» **TEXTO DADO**:

++++++++++++++++++++

El Fondo Concursable para Investigación Periodística sobre el Empleo Juvenil en Bolivia es una iniciativa de la Fundación para el Periodismo y Solidar-Suiza que, por segundo año consecutivo, publicó la separata “Prioridad” y fue distribuido junto al periódico Página Siete. Los reportajes que se presentan fueron seleccionados por su calidad y rigurosidad periodística en el marco del programa. Sus autores recibieron una beca para estimular su realización.
Karen Gil
Eugenia Condori Chura viste como ayer: chompa delgada blanca, falda floreada celeste, tipo pollera, y sombrero pescador de jean. Calza su único par de zapatos y no acostumbra a usar calcetines. En su espalda carga a Daniela, su hija de año y medio, quien duerme envuelta en un colorido aguayo. Buena falta le hace dormir, por la fiebre de anoche apenas concilió el sueño en la madrugada cuando su mamá le bañó el cuello con su orín, antiguo remedio casero.
Son las 10:30 de la mañana de un martes de septiembre de 2015. Mientras subimos por la avenida principal de Jupapina, barrio de la zona sur de La Paz, Eugenia confía que esta vez su suerte cambiará y conseguirá trabajo con sueldo fijo que le permita contar con una casa. Trabajo que busca desde que migró de Pajchani Grande, comunidad aymara del municipio de Achacachi, a la ciudad de El Alto hace más de dos semanas.
Según el Centro de Estudios para el Desarrollo Laboral y Agrario (CEDLA), el desempleo femenino en El Alto llega a 19,6%, cifra superior a la de los hombres que es de 13.1%. Asimismo, señala que la población juvenil accede mayormente a empleos precarios y afirma un incremento de 22% en 2001 a 51% en 2011 de empleos precarios extremos, que afecta principalmente a las mujeres: 65 de cada 100 trabajan en esas condiciones.
El calor asciende a los 18 grados y no hay sombra dónde cubrirse; a pesar de ello, y al peso de su hija, Eugenia camina rápido. Su objetivo es trabajar en algunas de las chacras de río abajo y al menos ganar 60 bolivianos, poco más de ocho dólares, al día.
Es la primera vez que Eugenia viene a Jupapina, barrio recién urbanizado y, esencialmente, agrícola. Al ver los cerros de su izquierda asegura que hallará empleo que la acepte con su bebé y que incluya un cuarto para vivir. Así trabajó su papá algún tiempo acá.

++++++++++++++++++++

» **DATOS REGISTRADOS**:

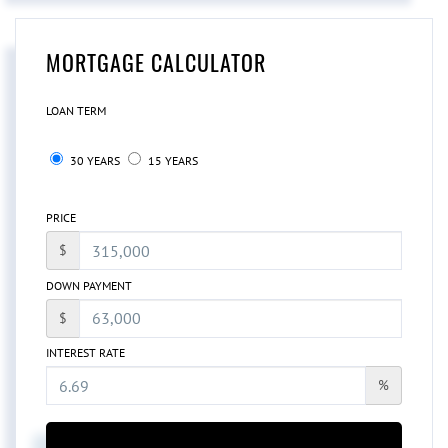
MORTGAGE CALCULATOR
LOAN TERM
30 YEARS
15 YEARS
PRICE
$
DOWN PAYMENT
$
INTEREST RATE
%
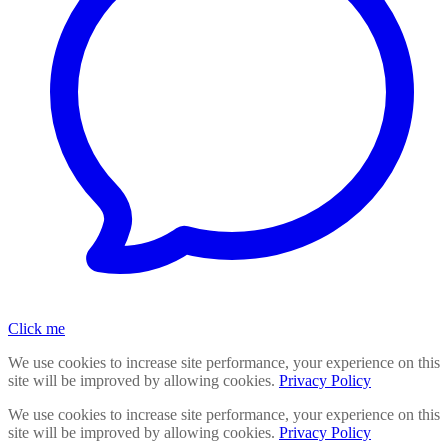
Click me
We use cookies to increase site performance, your experience on this
site will be improved by allowing cookies.
Privacy Policy
We use cookies to increase site performance, your experience on this
site will be improved by allowing cookies.
Privacy Policy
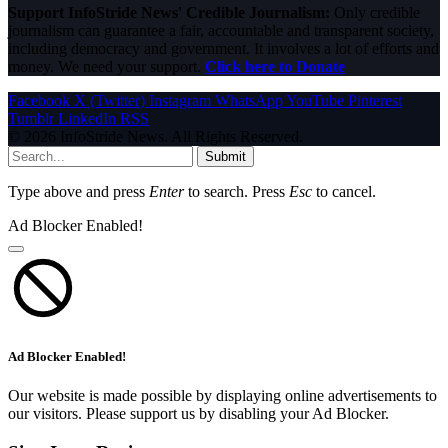
Support InfoStride News' Credible Journalism:
Only credible
journalism can guarantee a fair, accountable and transparent society,
including democracy and government. It involves a lot of efforts and
money. We need your support.
Click here to Donate
Facebook
X (Twitter)
Instagram
WhatsApp
YouTube
Pinterest
Tumblr
LinkedIn
RSS
© 2026 InfoStride News. All Rights Reserved.
Submit
Type above and press
Enter
to search. Press
Esc
to cancel.
Ad Blocker Enabled!
Ad Blocker Enabled!
Our website is made possible by displaying online advertisements to
our visitors. Please support us by disabling your Ad Blocker.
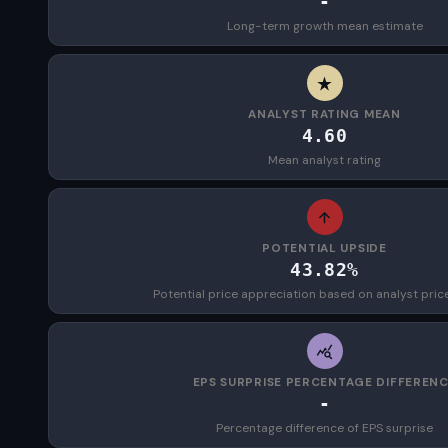
-
Long-term growth mean estimate
ANALYST RATING MEAN
4.60
Mean analyst rating
POTENTIAL UPSIDE
43.82%
Potential price appreciation based on analyst pric
EPS SURPRISE PERCENTAGE DIFFEREN
-
Percentage difference of EPS surprise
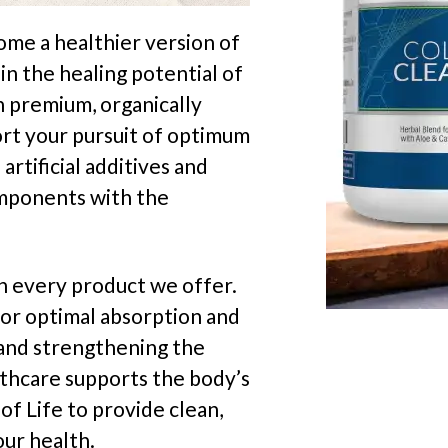
ome a healthier version of
in the healing potential of
h premium, organically
rt your pursuit of optimum
artificial additives and
omponents with the
th every product we offer.
or optimal absorption and
h and strengthening the
lthcare supports the body’s
of Life to provide clean,
our health.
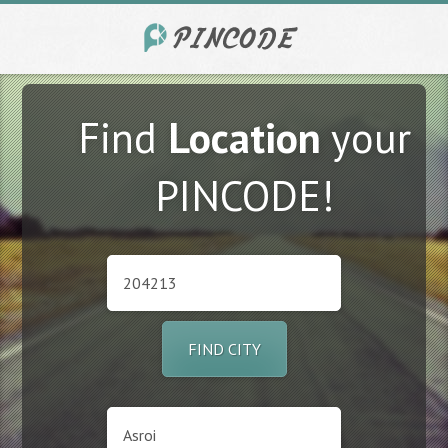
Find
Location
your
PINCODE!
FIND CITY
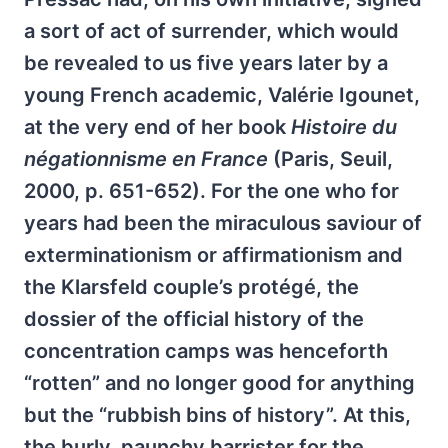
a sort of act of surrender, which would
be revealed to us five years later by a
young French academic, Valérie Igounet,
at the very end of her book
Histoire du
négationnisme en France
(Paris, Seuil,
2000, p. 651-652). For the one who for
years had been the miraculous saviour of
exterminationism or affirmationism and
the Klarsfeld couple’s protégé, the
dossier of the official history of the
concentration camps was henceforth
“rotten” and no longer good for anything
but the “rubbish bins of history”. At this,
the burly, paunchy barrister for the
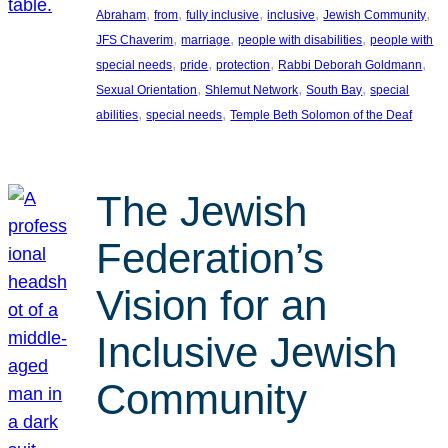
, 
, 
, 
, 
, 
Abraham
from
fully inclusive
inclusive
Jewish Community
, 
, 
, 
JFS Chaverim
marriage
people with disabilities
people with
, 
, 
, 
, 
special needs
pride
protection
Rabbi Deborah Goldmann
, 
, 
, 
Sexual Orientation
Shlemut Network
South Bay
special
, 
, 
abilities
special needs
Temple Beth Solomon of the Deaf
The Jewish
Federation’s
Vision for an
Inclusive Jewish
Community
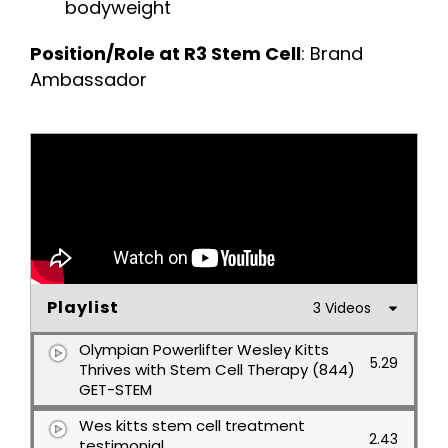
bodyweight
Position/Role at R3 Stem Cell
: Brand
Ambassador
Playlist
3 Videos
Olympian Powerlifter Wesley Kitts
5.29
Thrives with Stem Cell Therapy (844)
GET-STEM
Wes kitts stem cell treatment
2.43
testimonial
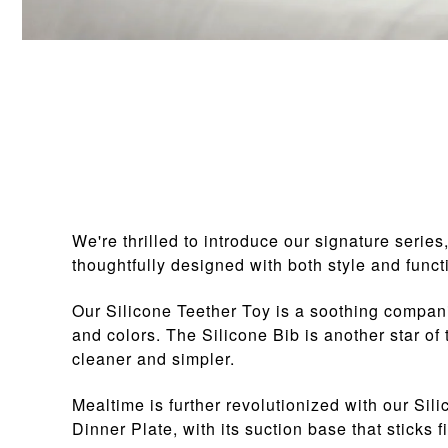
We're thrilled to introduce our signature serie
thoughtfully designed with both style and functi
Our Silicone Teether Toy is a soothing compani
and colors. The Silicone Bib is another star of
cleaner and simpler.
Mealtime is further revolutionized with our Sil
Dinner Plate, with its suction base that sticks 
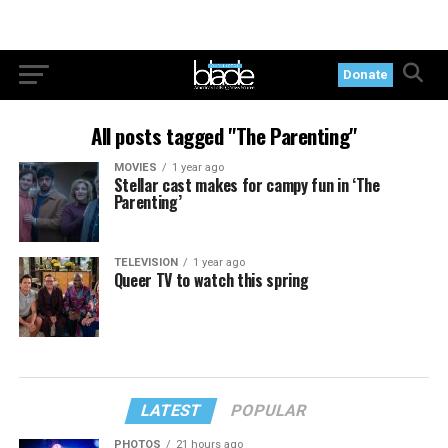
Donate
All posts tagged "The Parenting"
MOVIES
1 year ago
Stellar cast makes for campy fun in ‘The
Parenting’
TELEVISION
1 year ago
Queer TV to watch this spring
LATEST
POPULAR
PHOTOS
21 hours ago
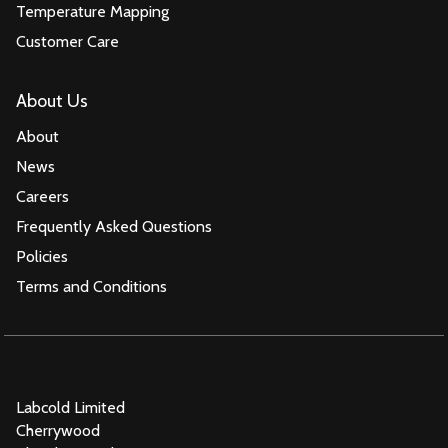
Temperature Mapping
Customer Care
About Us
About
News
Careers
Frequently Asked Questions
Policies
Terms and Conditions
Labcold Limited
Cherrywood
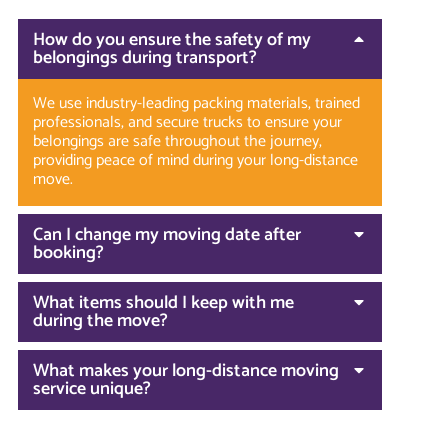
How do you ensure the safety of my
belongings during transport?
We use industry-leading packing materials, trained
professionals, and secure trucks to ensure your
belongings are safe throughout the journey,
providing peace of mind during your long-distance
move.
Can I change my moving date after
booking?
What items should I keep with me
during the move?
What makes your long-distance moving
service unique?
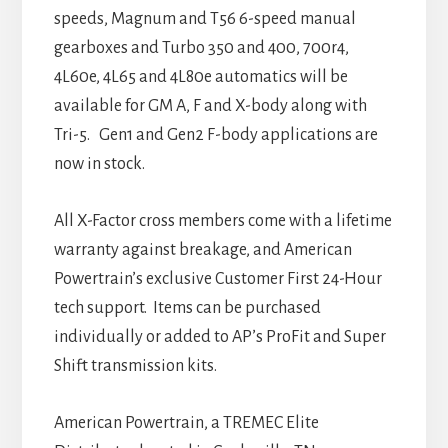
speeds, Magnum and T56 6-speed manual
gearboxes and Turbo 350 and 400, 700r4,
4L60e, 4L65 and 4L80e automatics will be
available for GM A, F and X-body along with
Tri-5. Gen1 and Gen2 F-body applications are
now in stock.
All X-Factor cross members come with a lifetime
warranty against breakage, and American
Powertrain’s exclusive Customer First 24-Hour
tech support. Items can be purchased
individually or added to AP’s ProFit and Super
Shift transmission kits.
American Powertrain, a TREMEC Elite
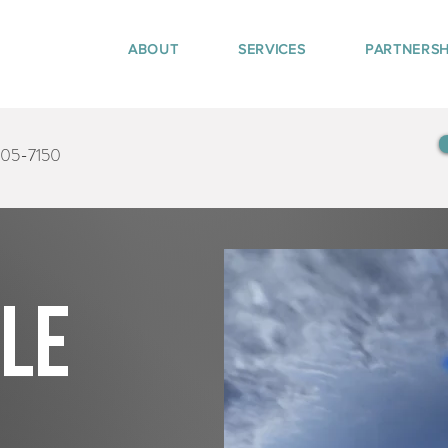
ABOUT
SERVICES
PARTNERSH
405-7150
tle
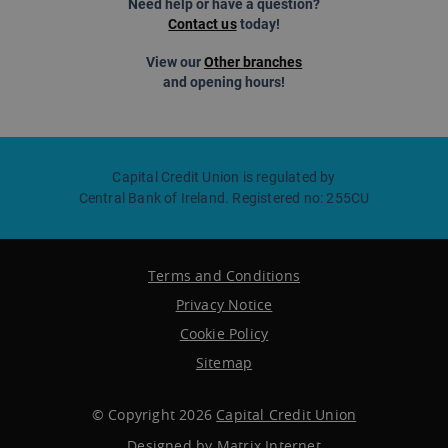
Need help or have a question?
Contact us
today!
View our
Other branches
and opening hours!
Capital Credit Union is regulated by
Central Bank of Ireland. Registered no: 255CU
Terms and Conditions
Privacy Notice
Cookie Policy
Sitemap
© Copyright 2026
Capital Credit Union
Designed by
Matrix Internet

++++++++++++++++++++

» **TAREA**: Prosigue el reportaje sobre la búsqueda de empleo de Eugenia Condori a partir de su última oración. Los datos no son necesarios para resolver lo que se pide.

» **RESPUESTA**:
Eugenia dejó hace dos horas y media el alojamiento ubicado en la Ceja de El Alto donde pasó la noche. No desayunó por ahorrar el poco dinero ganado en trabajos ocasionales, aunque requiera buena alimentación pues aún amamanta a Daniela, quien está desnutrida.
Tras dos cuadras recorridas, llegamos a una tienda de plantines. Eugenia con timidez pregunta a un joven por empleo. Él le dice que su suegra tal vez requiera gente para laborar en su chacra más adelante. Le pide un número de contacto; ella le dicta y se despide.
La esperanza retorna a su mente, la deja callada un minuto y le hace caminar aún más aprisa. Esa misma esperanza con la que partió hace tres domingos de su pueblo para buscar empleo en la urbe como trabajadora del hogar con un pago de al menos 1.500 bolivianos, monto menor a un salario mínimo.
Aquel día viajó con 500 bolivianos, una bolsa grande con poca ropa para ella y su hija; olvidó el biberón de Daniela por la premura de salir de su casa, de la cual —dice— quería huir.
Continuamos con la caminata y, ahora, Eugenia pregunta a una señora sentada en la acera, quien la ve con desconfianza y le dice: “como tienes wawa es difícil que encuentres”. Entonces, Eugenia le consulta por Regina o Claudia, mujeres con las que trabajaba su papá. Recién, la señora le explica que Claudia vive cuatro cuadras arriba y que busca personal.
Seguimos las indicaciones y una delgada franja de sombra atrae a Eugenia, quien cruza al frente para refrescarse un poco. Sus mejillas morenas y rajadas están coloradas. Ese rubor en su rostro me recuerda que tiene 18 años. A veces me parece adulta, tal vez sea por la apariencia que le da su cuerpo grueso o la seriedad con la que habla o la responsabilidad que carga al ser madre soltera o todos los aspectos juntos.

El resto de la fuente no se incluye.